As a small business owner, you’d be well aware of the importance of lead nurturing. You’d also be just as aware of how much time and effort it takes to guide your potential customers through the sales funnel. If you create a chatbot for your website, though, your task could become much easier.
As we discussed in the previous section, chatbots give you useful insights about your website’s visitors. When it comes to potential customers, chatbots give you clues about what they’re most interested in, and help you create personalized sales conversion funnels for them. So if the ABC Lunches chatbot comes across multiple instances where Alicia enquires about vegan foods, it can pitch her discounts on the service’s vegan menu, encouraging her to finalize her purchase. Getting the same results manually would be way more tedious and time-consuming.

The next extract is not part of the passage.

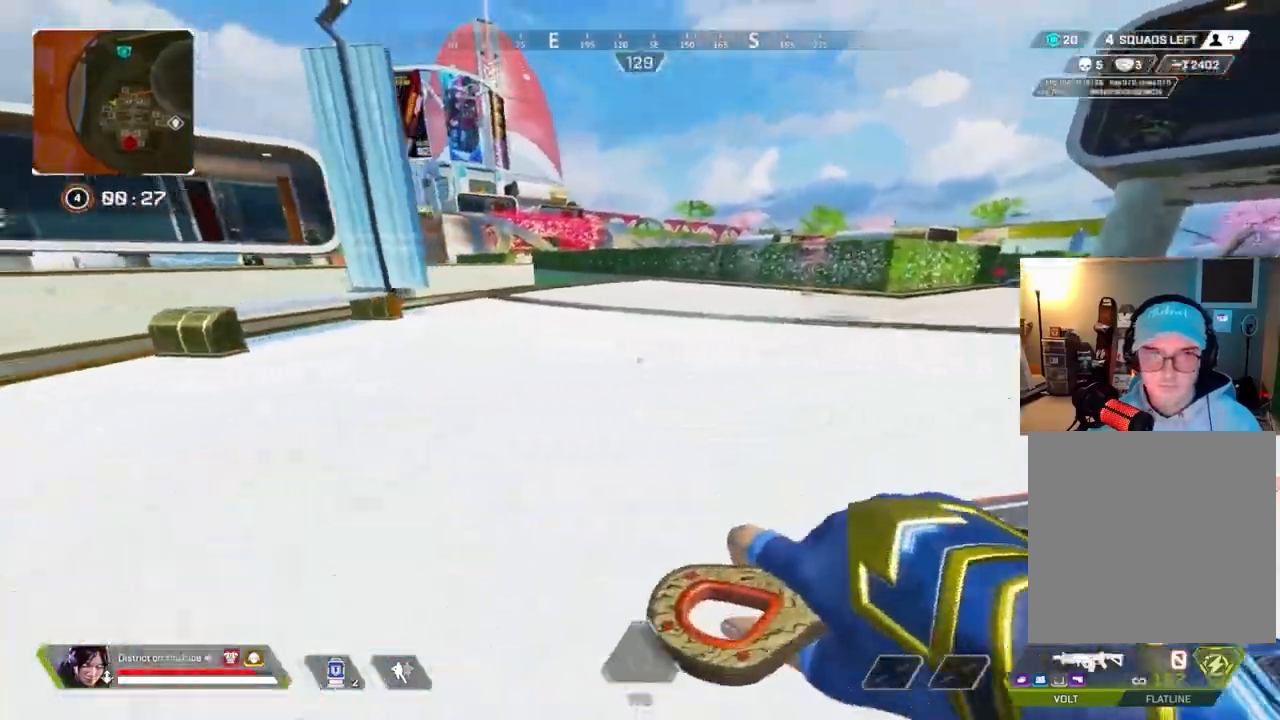
{"buttons": [], "left_stick": "up", "right_stick": "center", "events": [[67, "DPAD_LEFT", "down"], [167, "DPAD_LEFT", "up"], [400, "DPAD_LEFT", "down"], [500, "DPAD_LEFT", "up"]]}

Instant chat windows make for excellent ‘billboards’.
When you create a chatbot for your small business website, you’ve essentially created a robust marketing tool that you can put to multiple uses at once. Besides answering your visitors’ questions, offering them support when they become paying customers, and collecting feedback from them, your online chatbot can also display a variety of promotional and informational content right there on the chat window. The best chatbots for small businesses have product promotions and information on new releases intelligently built into their chat script, so the average visitor sees the content at relevant stages of the conversation. Pitching new products in this ‘organic’ fashion is usually successful in getting visitors to respond positively – much more so than promotional emails and website banners.